* Records shown
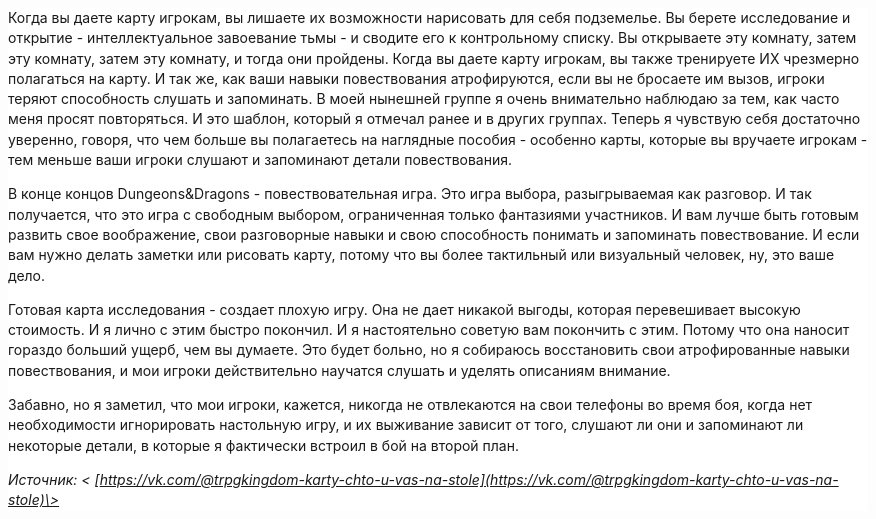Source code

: Когда вы даете карту игрокам, вы лишаете их возможности нарисовать для себя подземелье. Вы берете исследование и открытие - интеллектуальное завоевание тьмы - и сводите его к контрольному списку. Вы открываете эту комнату, затем эту комнату, затем эту комнату, и тогда они пройдены. Когда вы даете карту игрокам, вы также тренируете ИХ чрезмерно полагаться на карту. И так же, как ваши навыки повествования атрофируются, если вы не бросаете им вызов, игроки теряют способность слушать и запоминать. В моей нынешней группе я очень внимательно наблюдаю за тем, как часто меня просят повторяться. И это шаблон, который я отмечал ранее и в других группах. Теперь я чувствую себя достаточно уверенно, говоря, что чем больше вы полагаетесь на наглядные пособия - особенно карты, которые вы вручаете игрокам - тем меньше ваши игроки слушают и запоминают детали повествования.

В конце концов Dungeons&Dragons - повествовательная игра. Это игра выбора, разыгрываемая как разговор. И так получается, что это игра с свободным выбором, ограниченная только фантазиями участников. И вам лучше быть готовым развить свое воображение, свои разговорные навыки и свою способность понимать и запоминать повествование. И если вам нужно делать заметки или рисовать карту, потому что вы более тактильный или визуальный человек, ну, это ваше дело.

Готовая карта исследования - создает плохую игру. Она не дает никакой выгоды, которая перевешивает высокую стоимость. И я лично с этим быстро покончил. И я настоятельно советую вам покончить с этим. Потому что она наносит гораздо больший ущерб, чем вы думаете. Это будет больно, но я собираюсь восстановить свои атрофированные навыки повествования, и мои игроки действительно научатся слушать и уделять описаниям внимание.

Забавно, но я заметил, что мои игроки, кажется, никогда не отвлекаются на свои телефоны во время боя, когда нет необходимости игнорировать настольную игру, и их выживание зависит от того, слушают ли они и запоминают ли некоторые детали, в которые я фактически встроил в бой на второй план.

_Источник: < [https://vk.com/@trpgkingdom-karty-chto-u-vas-na-stole](https://vk.com/@trpgkingdom-karty-chto-u-vas-na-stole)\>_
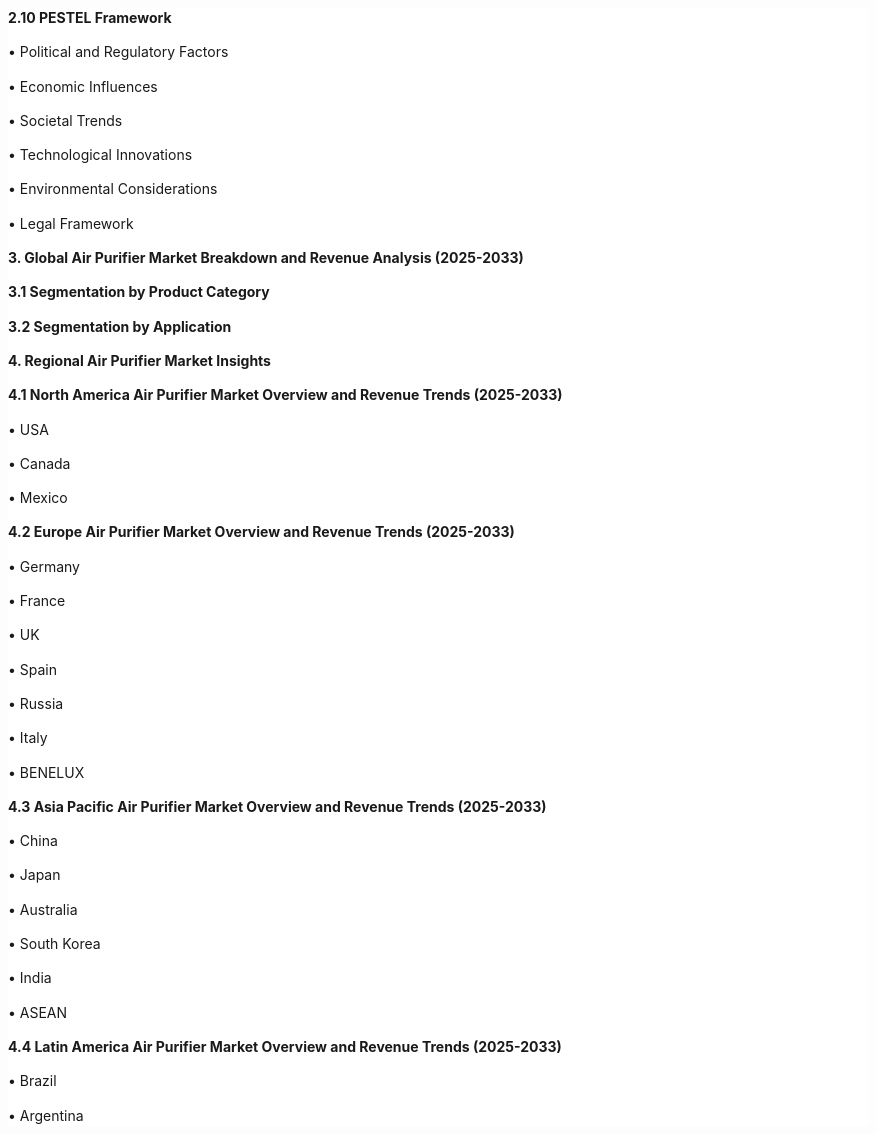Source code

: <strong>2.10 PESTEL Framework</strong>

• Political and Regulatory Factors

• Economic Influences

• Societal Trends

• Technological Innovations

• Environmental Considerations

• Legal Framework

<strong>3. Global Air Purifier Market Breakdown and Revenue Analysis (2025-2033)</strong>

<strong>3.1 Segmentation by Product Category</strong>

<strong>3.2 Segmentation by Application</strong>

<strong>4. Regional Air Purifier Market Insights</strong>

<strong>4.1 North America Air Purifier Market Overview and Revenue Trends (2025-2033)</strong>

• USA

• Canada

• Mexico

<strong>4.2 Europe Air Purifier Market Overview and Revenue Trends (2025-2033)</strong>

• Germany

• France

• UK

• Spain

• Russia

• Italy

• BENELUX

<strong>4.3 Asia Pacific Air Purifier Market Overview and Revenue Trends (2025-2033)</strong>

• China

• Japan

• Australia

• South Korea

• India

• ASEAN

<strong>4.4 Latin America Air Purifier Market Overview and Revenue Trends (2025-2033)</strong>

• Brazil

• Argentina
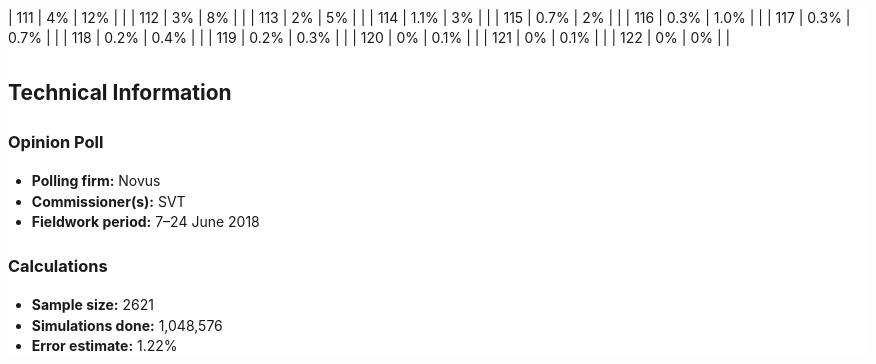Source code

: | 111 | 4% | 12% |  |
| 112 | 3% | 8% |  |
| 113 | 2% | 5% |  |
| 114 | 1.1% | 3% |  |
| 115 | 0.7% | 2% |  |
| 116 | 0.3% | 1.0% |  |
| 117 | 0.3% | 0.7% |  |
| 118 | 0.2% | 0.4% |  |
| 119 | 0.2% | 0.3% |  |
| 120 | 0% | 0.1% |  |
| 121 | 0% | 0.1% |  |
| 122 | 0% | 0% |  |


## Technical Information

### Opinion Poll

+ **Polling firm:** Novus
+ **Commissioner(s):** SVT
+ **Fieldwork period:** 7–24 June 2018

### Calculations

+ **Sample size:** 2621
+ **Simulations done:** 1,048,576
+ **Error estimate:** 1.22%

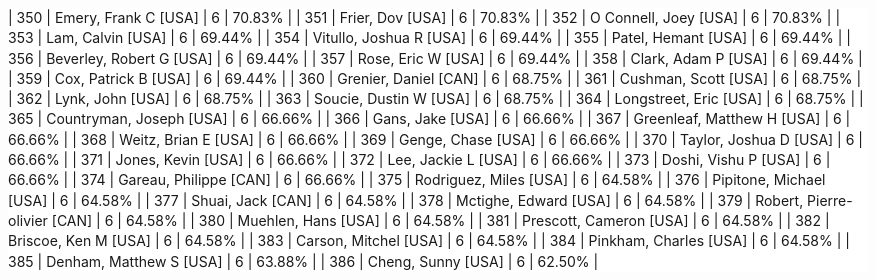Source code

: |  350  | Emery, Frank C [USA] |  6 |  70.83% |
|  351  | Frier, Dov [USA] |  6 |  70.83% |
|  352  | O Connell, Joey [USA] |  6 |  70.83% |
|  353  | Lam, Calvin [USA] |  6 |  69.44% |
|  354  | Vitullo, Joshua R [USA] |  6 |  69.44% |
|  355  | Patel, Hemant [USA] |  6 |  69.44% |
|  356  | Beverley, Robert G [USA] |  6 |  69.44% |
|  357  | Rose, Eric W [USA] |  6 |  69.44% |
|  358  | Clark, Adam P [USA] |  6 |  69.44% |
|  359  | Cox, Patrick B [USA] |  6 |  69.44% |
|  360  | Grenier, Daniel [CAN] |  6 |  68.75% |
|  361  | Cushman, Scott [USA] |  6 |  68.75% |
|  362  | Lynk, John [USA] |  6 |  68.75% |
|  363  | Soucie, Dustin W [USA] |  6 |  68.75% |
|  364  | Longstreet, Eric [USA] |  6 |  68.75% |
|  365  | Countryman, Joseph [USA] |  6 |  66.66% |
|  366  | Gans, Jake [USA] |  6 |  66.66% |
|  367  | Greenleaf, Matthew H [USA] |  6 |  66.66% |
|  368  | Weitz, Brian E [USA] |  6 |  66.66% |
|  369  | Genge, Chase [USA] |  6 |  66.66% |
|  370  | Taylor, Joshua D [USA] |  6 |  66.66% |
|  371  | Jones, Kevin [USA] |  6 |  66.66% |
|  372  | Lee, Jackie L [USA] |  6 |  66.66% |
|  373  | Doshi, Vishu P [USA] |  6 |  66.66% |
|  374  | Gareau, Philippe [CAN] |  6 |  66.66% |
|  375  | Rodriguez, Miles [USA] |  6 |  64.58% |
|  376  | Pipitone, Michael [USA] |  6 |  64.58% |
|  377  | Shuai, Jack [CAN] |  6 |  64.58% |
|  378  | Mctighe, Edward [USA] |  6 |  64.58% |
|  379  | Robert, Pierre-olivier [CAN] |  6 |  64.58% |
|  380  | Muehlen, Hans [USA] |  6 |  64.58% |
|  381  | Prescott, Cameron [USA] |  6 |  64.58% |
|  382  | Briscoe, Ken M [USA] |  6 |  64.58% |
|  383  | Carson, Mitchel [USA] |  6 |  64.58% |
|  384  | Pinkham, Charles [USA] |  6 |  64.58% |
|  385  | Denham, Matthew S [USA] |  6 |  63.88% |
|  386  | Cheng, Sunny [USA] |  6 |  62.50% |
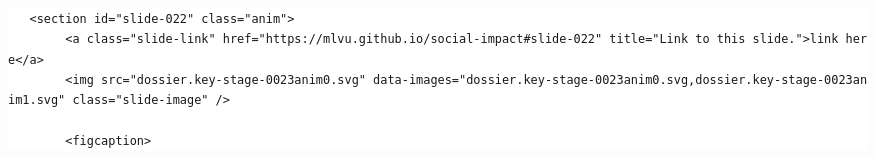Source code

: 



       <section id="slide-022" class="anim">
            <a class="slide-link" href="https://mlvu.github.io/social-impact#slide-022" title="Link to this slide.">link here</a>
            <img src="dossier.key-stage-0023anim0.svg" data-images="dossier.key-stage-0023anim0.svg,dossier.key-stage-0023anim1.svg" class="slide-image" />

            <figcaption>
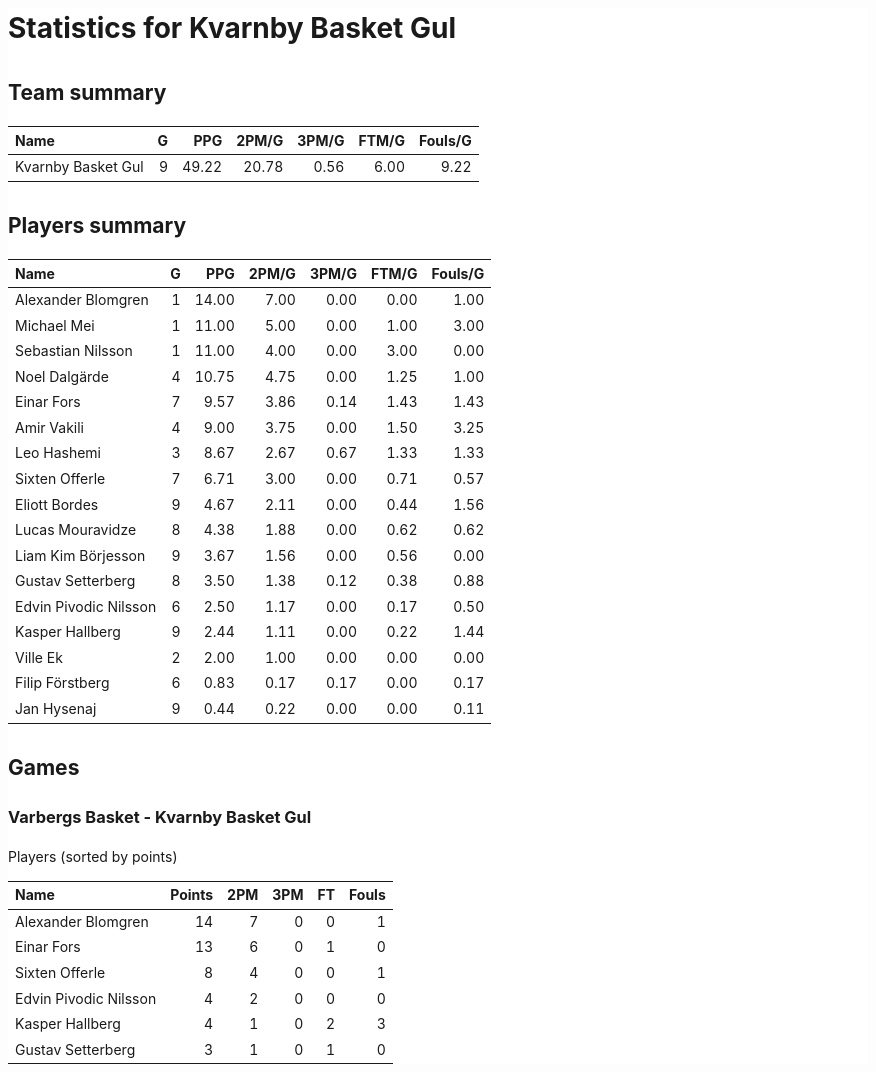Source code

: # Statistics for Kvarnby Basket Gul

## Team summary

| Name | G | PPG | 2PM/G | 3PM/G | FTM/G | Fouls/G |
|:-----|--:|----:|------:|------:|------:|--------:|
| Kvarnby Basket Gul | 9 | 49.22 | 20.78 | 0.56 | 6.00 | 9.22 |

## Players summary

| Name | G | PPG | 2PM/G | 3PM/G | FTM/G | Fouls/G |
|:-----|--:|----:|------:|------:|------:|--------:|
| Alexander Blomgren | 1 | 14.00 | 7.00 | 0.00 | 0.00 | 1.00 |
| Michael Mei | 1 | 11.00 | 5.00 | 0.00 | 1.00 | 3.00 |
| Sebastian Nilsson | 1 | 11.00 | 4.00 | 0.00 | 3.00 | 0.00 |
| Noel Dalgärde | 4 | 10.75 | 4.75 | 0.00 | 1.25 | 1.00 |
| Einar Fors | 7 | 9.57 | 3.86 | 0.14 | 1.43 | 1.43 |
| Amir Vakili | 4 | 9.00 | 3.75 | 0.00 | 1.50 | 3.25 |
| Leo Hashemi | 3 | 8.67 | 2.67 | 0.67 | 1.33 | 1.33 |
| Sixten Offerle | 7 | 6.71 | 3.00 | 0.00 | 0.71 | 0.57 |
| Eliott Bordes | 9 | 4.67 | 2.11 | 0.00 | 0.44 | 1.56 |
| Lucas Mouravidze | 8 | 4.38 | 1.88 | 0.00 | 0.62 | 0.62 |
| Liam Kim Börjesson | 9 | 3.67 | 1.56 | 0.00 | 0.56 | 0.00 |
| Gustav Setterberg | 8 | 3.50 | 1.38 | 0.12 | 0.38 | 0.88 |
| Edvin Pivodic Nilsson | 6 | 2.50 | 1.17 | 0.00 | 0.17 | 0.50 |
| Kasper Hallberg | 9 | 2.44 | 1.11 | 0.00 | 0.22 | 1.44 |
| Ville Ek | 2 | 2.00 | 1.00 | 0.00 | 0.00 | 0.00 |
| Filip Förstberg | 6 | 0.83 | 0.17 | 0.17 | 0.00 | 0.17 |
| Jan Hysenaj | 9 | 0.44 | 0.22 | 0.00 | 0.00 | 0.11 |

## Games

### Varbergs Basket - Kvarnby Basket Gul

Players (sorted by points)

| Name | Points | 2PM | 3PM | FT | Fouls |
|:-----|-------:|----:|----:|---:|------:|
| Alexander Blomgren | 14 |  7 |  0 |  0 |  1 |
| Einar Fors | 13 |  6 |  0 |  1 |  0 |
| Sixten Offerle |  8 |  4 |  0 |  0 |  1 |
| Edvin Pivodic Nilsson |  4 |  2 |  0 |  0 |  0 |
| Kasper Hallberg |  4 |  1 |  0 |  2 |  3 |
| Gustav Setterberg |  3 |  1 |  0 |  1 |  0 |
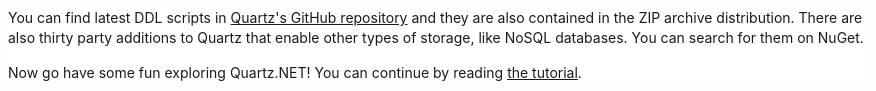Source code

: You can find latest DDL scripts in [Quartz's GitHub repository](https://github.com/quartznet/quartznet/tree/main/database/tables) and they are also contained in the ZIP archive distribution.
There are also thirty party additions to Quartz that enable other types of storage, like NoSQL databases. You can search for them on NuGet.


Now go have some fun exploring Quartz.NET! You can continue by reading [the tutorial](tutorial/index.html).
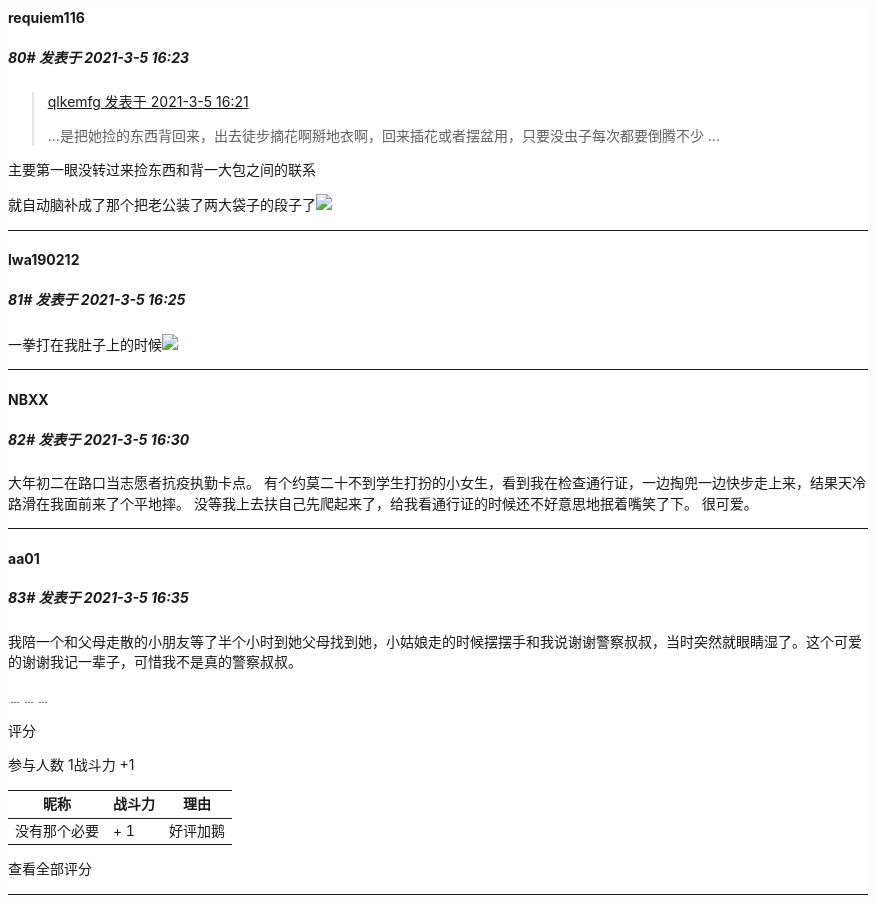 ####  requiem116  
##### 80#       发表于 2021-3-5 16:23


<blockquote><a href="httphttps://bbs.saraba1st.com/2b/forum.php?mod=redirect&amp;goto=findpost&amp;pid=50522504&amp;ptid=1991306" target="_blank">qlkemfg 发表于 2021-3-5 16:21</a>

...是把她捡的东西背回来，出去徒步摘花啊掰地衣啊，回来插花或者摆盆用，只要没虫子每次都要倒腾不少 ...</blockquote>
主要第一眼没转过来捡东西和背一大包之间的联系

就自动脑补成了那个把老公装了两大袋子的段子了<img src="https://static.saraba1st.com/image/smiley/face2017/068.png" referrerpolicy="no-referrer">


*****

####  lwa190212  
##### 81#       发表于 2021-3-5 16:25


一拳打在我肚子上的时候<img src="https://static.saraba1st.com/image/smiley/face2017/220.png" referrerpolicy="no-referrer">


*****

####  NBXX  
##### 82#       发表于 2021-3-5 16:30


大年初二在路口当志愿者抗疫执勤卡点。
有个约莫二十不到学生打扮的小女生，看到我在检查通行证，一边掏兜一边快步走上来，结果天冷路滑在我面前来了个平地摔。
没等我上去扶自己先爬起来了，给我看通行证的时候还不好意思地抿着嘴笑了下。
很可爱。


*****

####  aa01  
##### 83#       发表于 2021-3-5 16:35


我陪一个和父母走散的小朋友等了半个小时到她父母找到她，小姑娘走的时候摆摆手和我说谢谢警察叔叔，当时突然就眼睛湿了。这个可爱的谢谢我记一辈子，可惜我不是真的警察叔叔。


﹍﹍﹍

评分


 参与人数 1战斗力 +1

|昵称|战斗力|理由|
|----|---|---|
| 没有那个必要| + 1|好评加鹅|


查看全部评分


*****
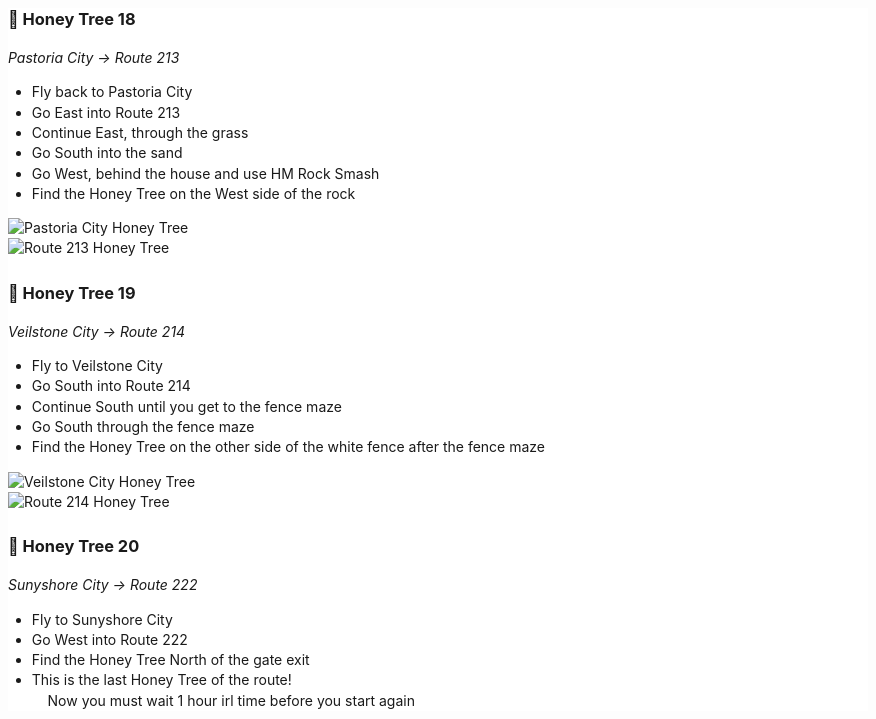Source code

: </section>

<section class="honey-tree-section">
  <div class="honey-tree-row">
    <div class="honey-tree-name">
      <h3>🍯 Honey Tree 18</h3>
      <p><em>Pastoria City → Route 213</em></p>
      <ul>
        <li>Fly back to Pastoria City</li>
        <li>Go East into Route 213</li>
        <li>Continue East, through the grass</li>
        <li>Go South into the sand</li>
        <li>Go West, behind the house and use HM Rock Smash</li>
        <li>Find the Honey Tree on the West side of the rock</li>
      </ul>
    </div>
    <div class="honey-tree-image">
      <img src="/many/assets/img/guides/honey-trees/pastoria-city-2.png" alt="Pastoria City Honey Tree">
    </div>
    <div class="honey-tree-image">
      <img src="/many/assets/img/guides/honey-trees/route-213-1.png" alt="Route 213 Honey Tree">
    </div>
  </div>
</section>

<section class="honey-tree-section">
  <div class="honey-tree-row">
    <div class="honey-tree-name">
      <h3>🍯 Honey Tree 19</h3>
      <p><em>Veilstone City → Route 214</em></p>
      <ul>
        <li>Fly to Veilstone City</li>
        <li>Go South into Route 214</li>
        <li>Continue South until you get to the fence maze</li>
        <li>Go South through the fence maze</li>
        <li>Find the Honey Tree on the other side of the white fence after the fence maze</li>
      </ul>
    </div>
    <div class="honey-tree-image">
      <img src="/many/assets/img/guides/honey-trees/veilstone-city-1.png" alt="Veilstone City Honey Tree">
    </div>
    <div class="honey-tree-image">
      <img src="/many/assets/img/guides/honey-trees/route-214-1.png" alt="Route 214 Honey Tree">
    </div>
  </div>
</section>

<section class="honey-tree-section">
  <div class="honey-tree-row">
    <div class="honey-tree-name">
      <h3>🍯 Honey Tree 20</h3>
      <p><em>Sunyshore City → Route 222</em></p>
      <ul>
        <li>Fly to Sunyshore City</li>
        <li>Go West into Route 222</li>
        <li>Find the Honey Tree North of the gate exit</li>
        <li>This is the last Honey Tree of the route!
          <br> &nbsp;&nbsp;&nbsp;&nbsp;Now you must wait 1 hour irl time before you start again
        </li>
      </ul>
    </div>
    <div class="honey-tree-image">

* Task objective
Return the rows word for word, from the beginning of the rows through the line containing "В конце концов", including that line, and leave the pictures out.

* Output for this exercise
Source code

: Когда вы даете карту игрокам, вы лишаете их возможности нарисовать для себя подземелье. Вы берете исследование и открытие - интеллектуальное завоевание тьмы - и сводите его к контрольному списку. Вы открываете эту комнату, затем эту комнату, затем эту комнату, и тогда они пройдены. Когда вы даете карту игрокам, вы также тренируете ИХ чрезмерно полагаться на карту. И так же, как ваши навыки повествования атрофируются, если вы не бросаете им вызов, игроки теряют способность слушать и запоминать. В моей нынешней группе я очень внимательно наблюдаю за тем, как часто меня просят повторяться. И это шаблон, который я отмечал ранее и в других группах. Теперь я чувствую себя достаточно уверенно, говоря, что чем больше вы полагаетесь на наглядные пособия - особенно карты, которые вы вручаете игрокам - тем меньше ваши игроки слушают и запоминают детали повествования.

В конце концов Dungeons&Dragons - повествовательная игра. Это игра выбора, разыгрываемая как разговор. И так получается, что это игра с свободным выбором, ограниченная только фантазиями участников. И вам лучше быть готовым развить свое воображение, свои разговорные навыки и свою способность понимать и запоминать повествование. И если вам нужно делать заметки или рисовать карту, потому что вы более тактильный или визуальный человек, ну, это ваше дело.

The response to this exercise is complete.